Стравински открывает рот и собирается объяснить, что ЕВА опять же аббревиатура, от extra-vehicular activity, обозначения внекорабельной деятельности, и вообще англоязычная иносказательность часто связана с сокращениями, поэтому к русскому случаю не имеет отношения. И странно, что Брайман всего этого не знает, при своей-то энциклопедичности… Но не успевает — люк открывается, в него просовывается девичья голова с короткой мальчишеской стрижкой.
— Хэллоу, мальчики! Все готовы упасть на Марс?
Удивленное молчание — никто не ожидал, что пилотом окажется женщина, весьма симпатичная при всем прочем. Или годовое воздержание так влияет?
Тошнота у Стравински неожиданно исчезает, уголки губ Симпсона растягиваются в улыбке, а Йозеф чисто инстинктивно хочет поправить прическу, но перчатка натыкается на забрало.
— Вы Ева? — глупо спрашивает гений.
— Нет, — смеется девушка, указывая на именную нашивку. — Пилот второго класса Синицына.

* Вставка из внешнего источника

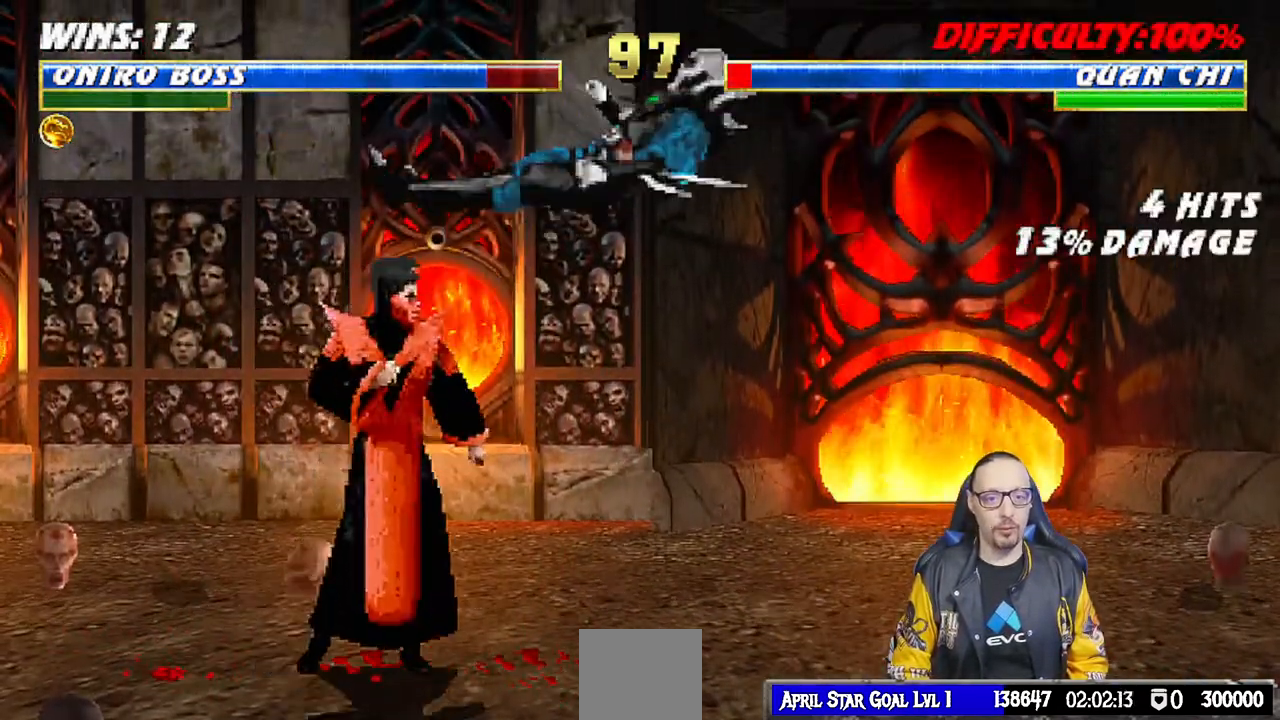
{"buttons": ["CROSS", "DPAD_RIGHT"], "left_stick": "center", "right_stick": "center", "events": [[183, "SQUARE", "down"], [250, "DPAD_RIGHT", "up"], [267, "L1", "up"], [350, "DPAD_DOWN", "down"], [367, "SQUARE", "up"], [400, "DPAD_RIGHT", "down"], [450, "DPAD_DOWN", "up"], [500, "CROSS", "down"]]}
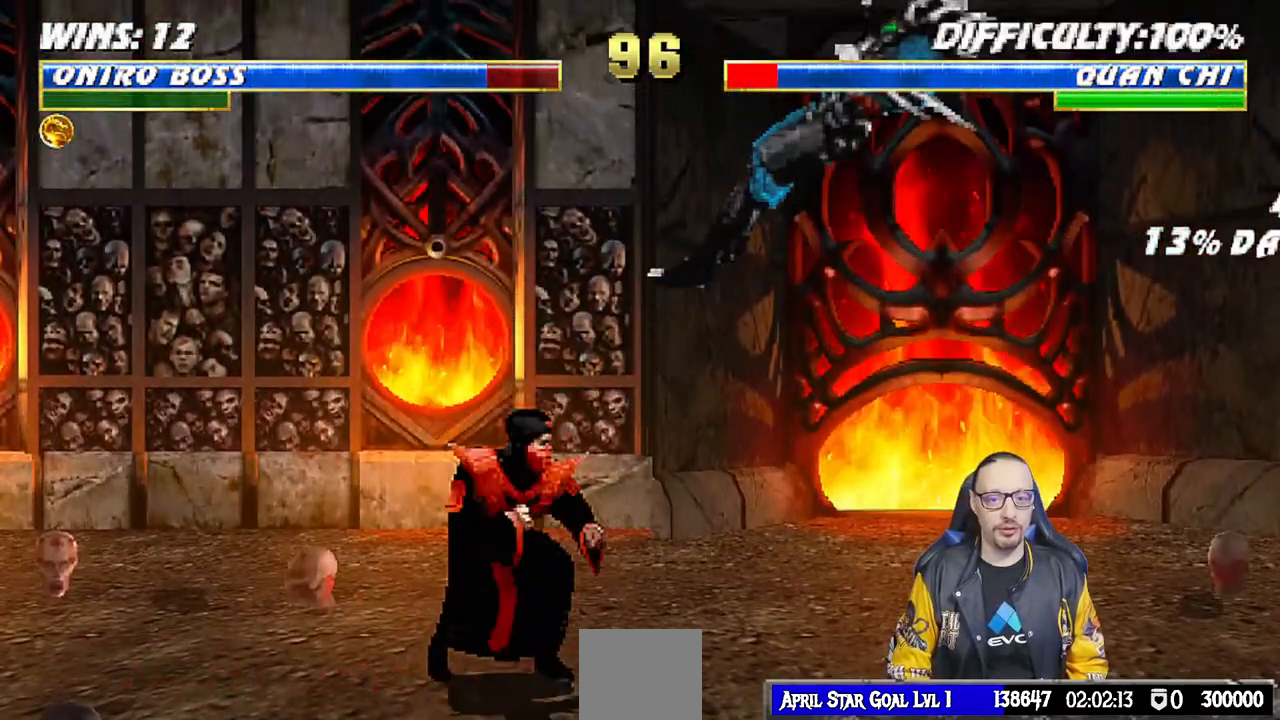
{"buttons": [], "left_stick": "center", "right_stick": "center", "events": [[67, "DPAD_RIGHT", "up"], [433, "CROSS", "up"]]}
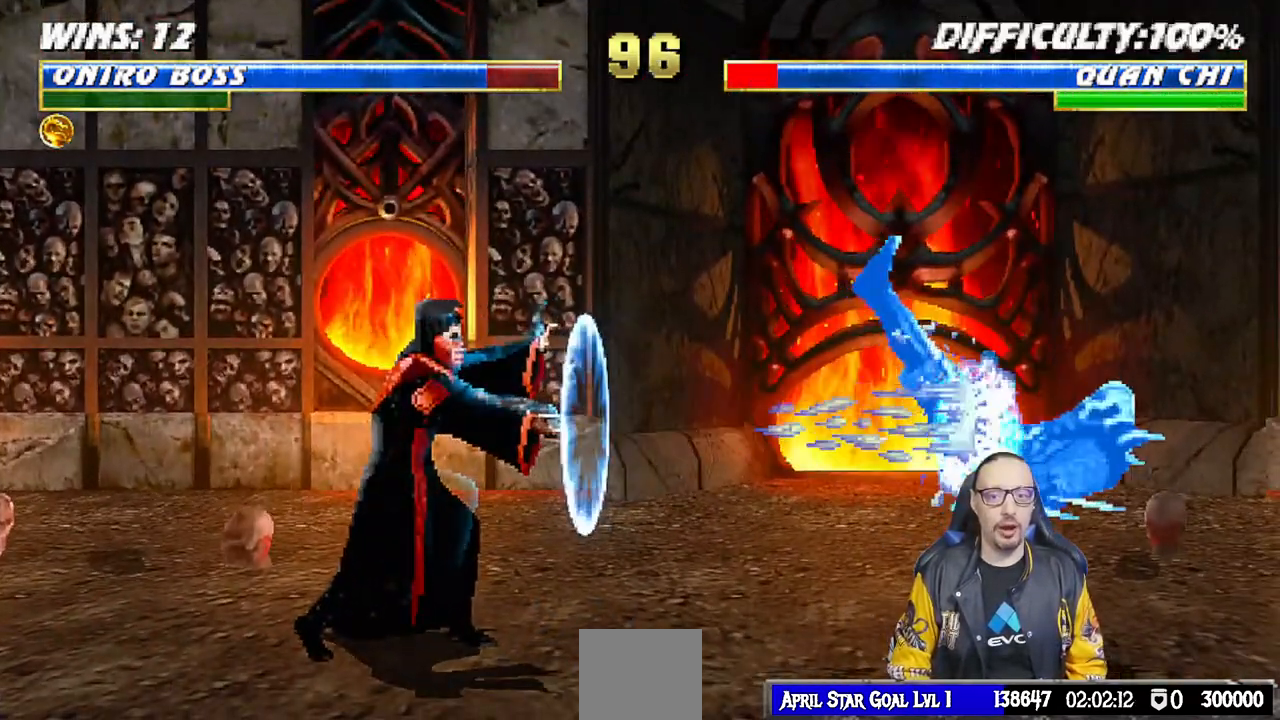
{"buttons": ["L1", "DPAD_RIGHT"], "left_stick": "center", "right_stick": "center", "events": [[450, "DPAD_RIGHT", "down"], [450, "L1", "down"]]}
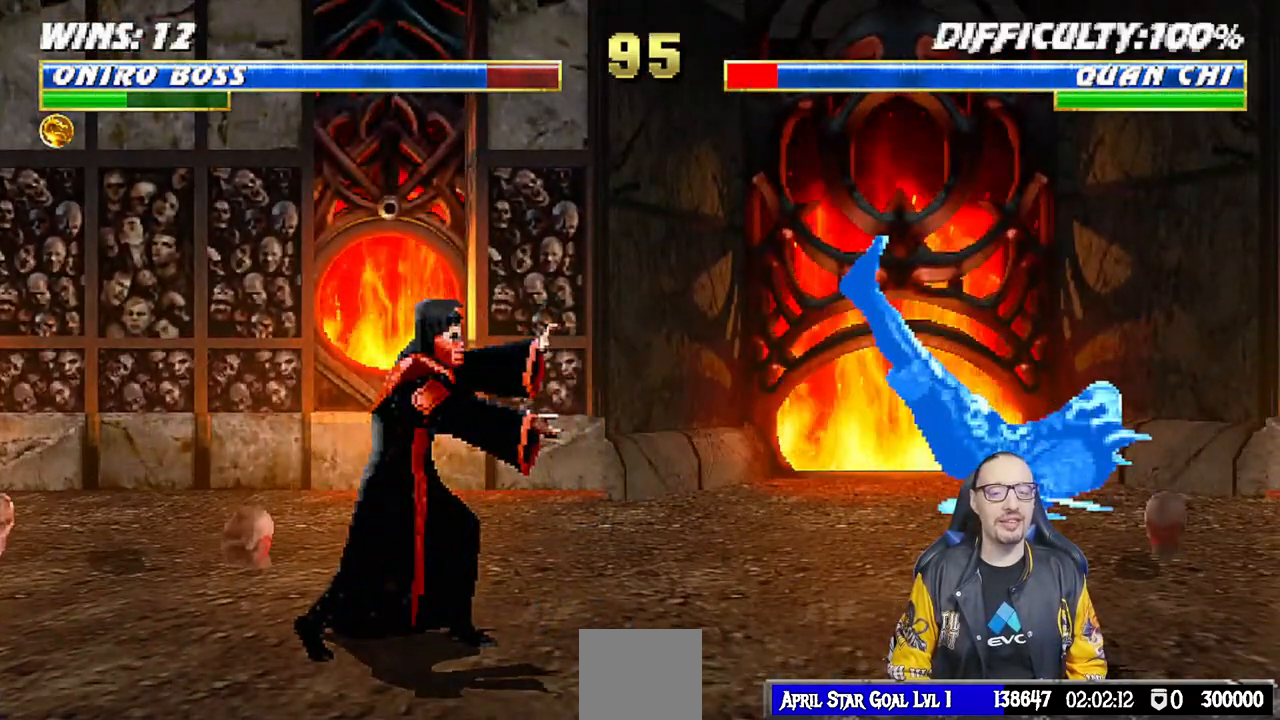
{"buttons": ["SQUARE"], "left_stick": "center", "right_stick": "center", "events": [[433, "SQUARE", "down"], [483, "DPAD_RIGHT", "up"], [500, "L1", "up"]]}
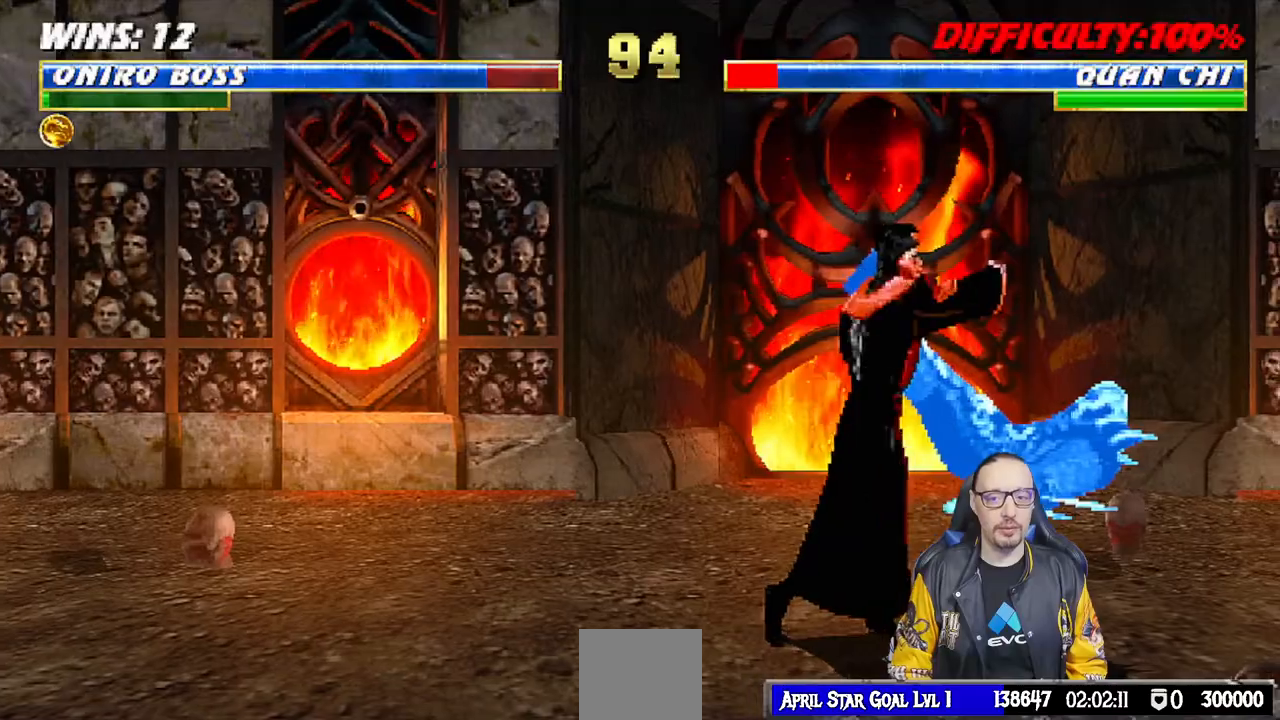
{"buttons": ["TRIANGLE"], "left_stick": "center", "right_stick": "center", "events": [[100, "SQUARE", "up"], [133, "DPAD_LEFT", "down"], [217, "DPAD_DOWN", "down"], [217, "DPAD_LEFT", "up"], [283, "DPAD_LEFT", "down"], [317, "DPAD_DOWN", "up"], [350, "DPAD_LEFT", "up"], [417, "TRIANGLE", "down"]]}
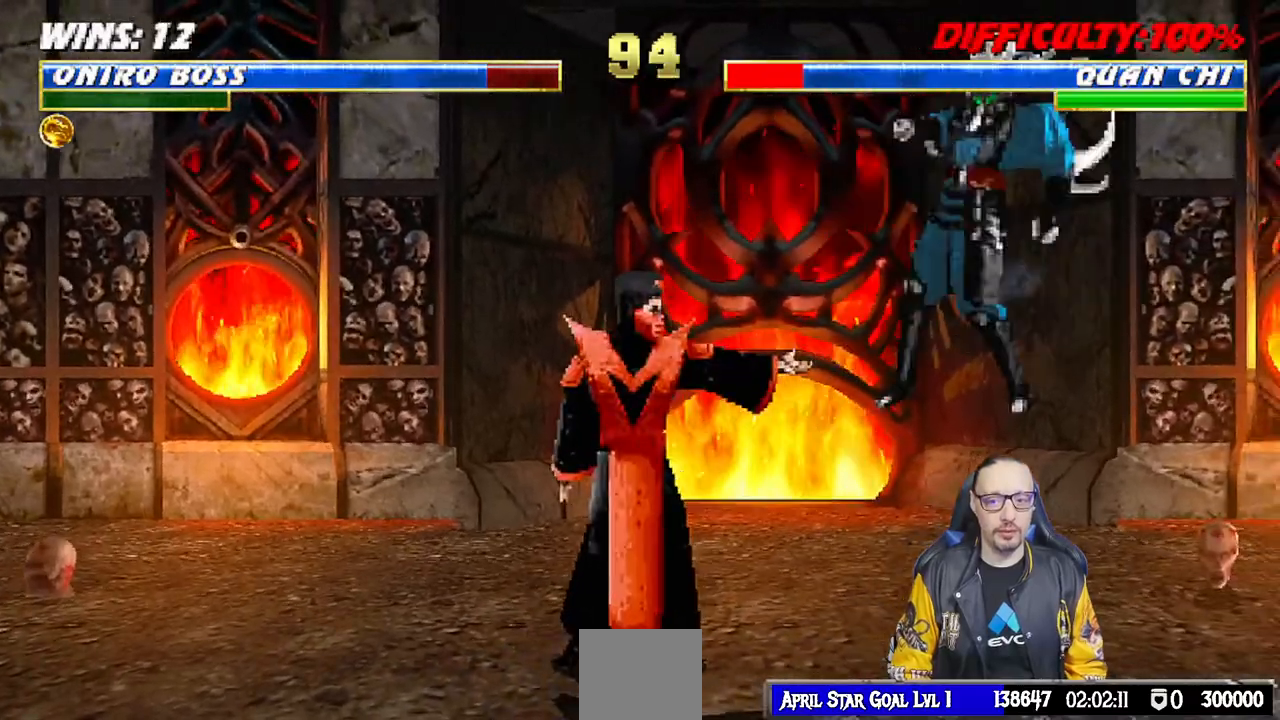
{"buttons": [], "left_stick": "center", "right_stick": "center", "events": [[33, "TRIANGLE", "up"], [83, "TRIANGLE", "down"], [267, "TRIANGLE", "up"]]}
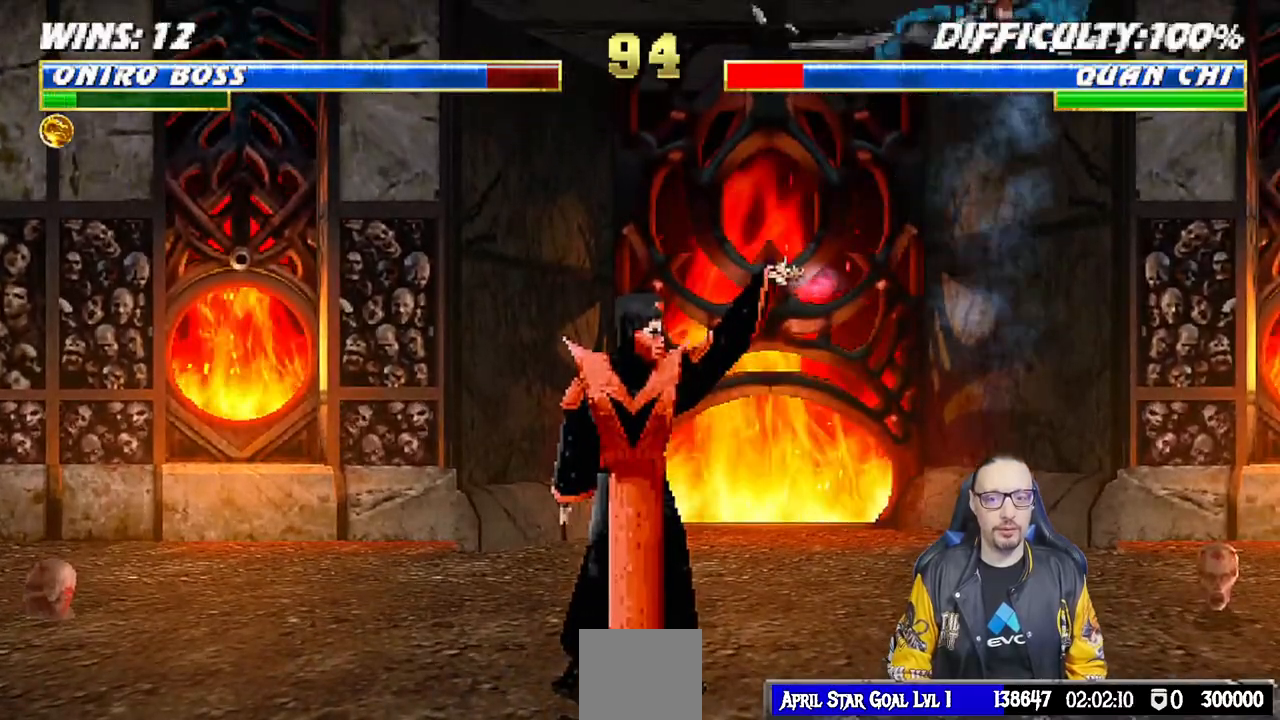
{"buttons": ["DPAD_LEFT"], "left_stick": "center", "right_stick": "center", "events": [[333, "DPAD_LEFT", "down"]]}
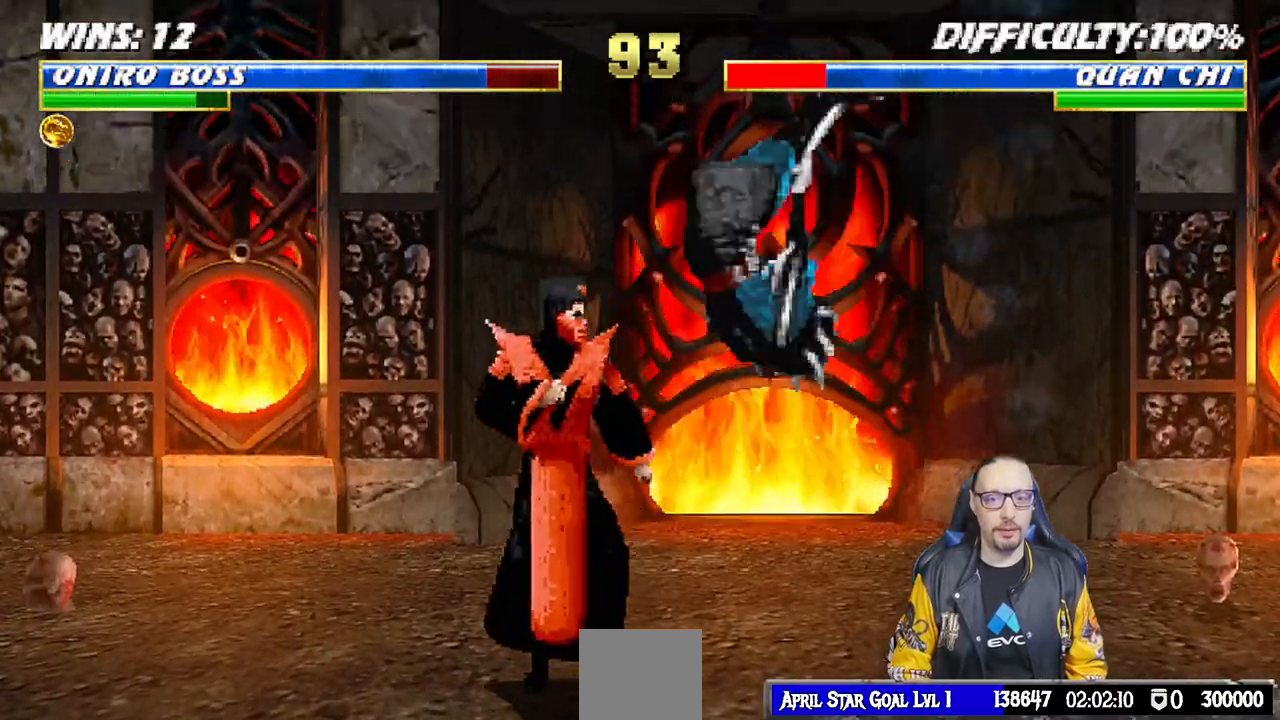
{"buttons": ["L1", "DPAD_RIGHT"], "left_stick": "center", "right_stick": "center", "events": [[33, "SQUARE", "down"], [67, "DPAD_LEFT", "up"], [183, "SQUARE", "up"], [217, "DPAD_RIGHT", "down"], [217, "L1", "down"]]}
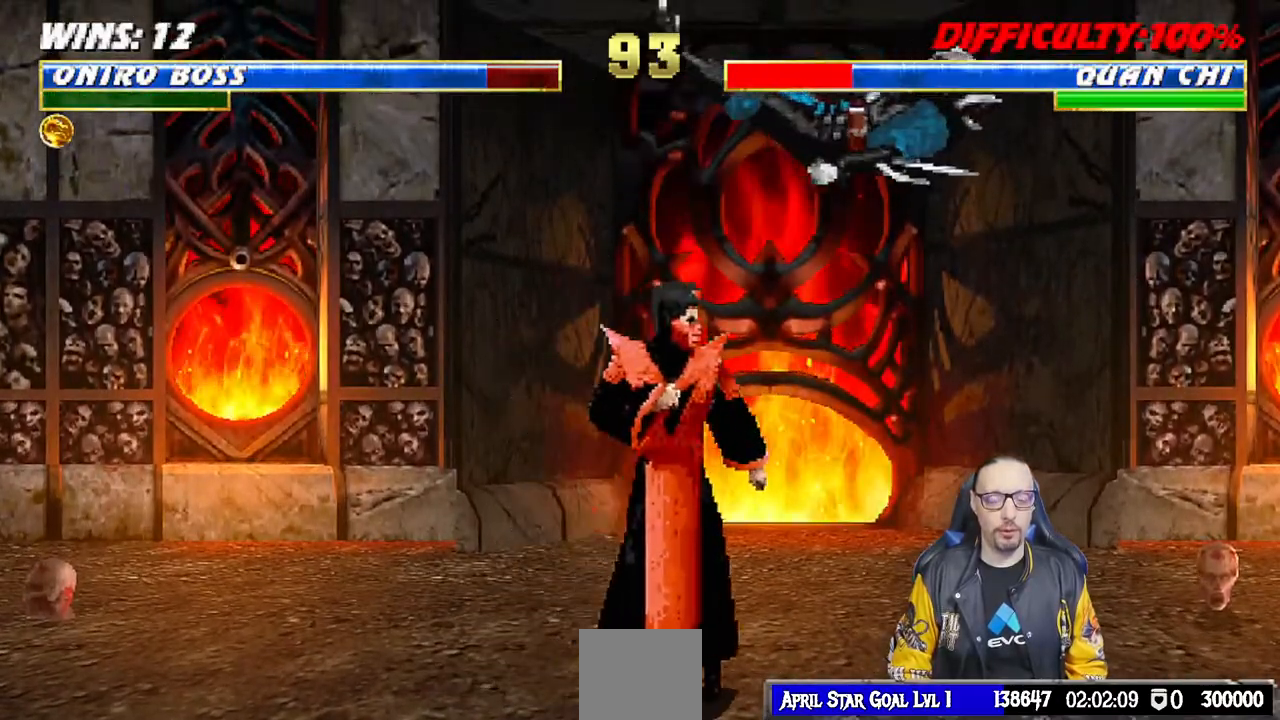
{"buttons": ["CROSS"], "left_stick": "center", "right_stick": "center", "events": [[67, "SQUARE", "down"], [167, "DPAD_RIGHT", "up"], [183, "L1", "up"], [250, "SQUARE", "up"], [267, "DPAD_DOWN", "down"], [317, "DPAD_RIGHT", "down"], [367, "DPAD_DOWN", "up"], [417, "CROSS", "down"], [500, "DPAD_RIGHT", "up"]]}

— У вас даже фамилия порхающая! Так почему падать? — Брайман протискивается в люк первым, стараясь не отставать от особы противоположного пола.
«Йози даже флиртует вопросами!» — проносится у Боба ревнивая мысль.
— Потому что в бурю мы лететь не сможем, — поясняет очаровательный пилот. — Будем управляемо падать.
«О дьявол, рано расслабились!» — тошнота вернулась к Стравински резко, так, что пришлось часто и глубоко задышать. Капельки пота стали отделяться от кожи и шариками уноситься к щелям приемника воздухообмена. Скорее всего, его пыхтение слышно далеко, потому что Синицына добавляет:
— Волноваться не стоит, это моя пятнадцатая посадка на «прыгунке». Впрочем, в космосе всегда и везде есть риск, так что все относительно. Скафандры уже на вас, поэтому, my god, можете без стеснений опробовать фекальный дренаж.
«Уела, хоть и грубовато!» — мысленно хлопает в ладоши Стравински. Остальные члены экспедиции, по всей видимости, думают в том же ключе, поскольку дальнейший путь по станции и размещение в спускаемом аппарате происходит молча. Но, может быть, Брайман молится, позабыв на всякий случай атеистические взгляды. А Симпсон, должно быть, мурлычет для куража похабную строевую песню, которую любил напевать в моменты задумчивости. Как же там? «Расскажу-ка вам, ребята, как я в армии служил. За оградкой ждут девчата — я тайком с ними дружил…» Типа того. Сам Боб отчего-то верит, что у пилота в пятнадцатый раз все получится не хуже предыдущих — ее движения выверены, на лице спокойная сосредоточенность.
«Управляемое падение, мать же их!»
Таблетка все-таки подействовала — больше не тошнит. Вместо спазмов появляется лихорадочный мандраж.
Теорию лингвотриггера Стравински прорабатывал уже давно, и экспедиция являлась хорошим способом для ее подтверждения. Раньше на руках у социолога накапливались разрозненные данные, и выводы по ним получались не слишком очевидные. Стравински пытался доказать, что только индоевропейцы могли создавать прогрессивные социальные формы, то, что ныне называется современной цивилизацией, в частности империи, а первопричиной находил протоязык, лежащий в основе современных евразийских языков. Русский же среди них был уникальным, поскольку объединял в себе множество ветвей из двух стран света. В качестве доказательства Стравински приводил примеры достижения народа, повторить которые с той же результативностью иным было бы трудно.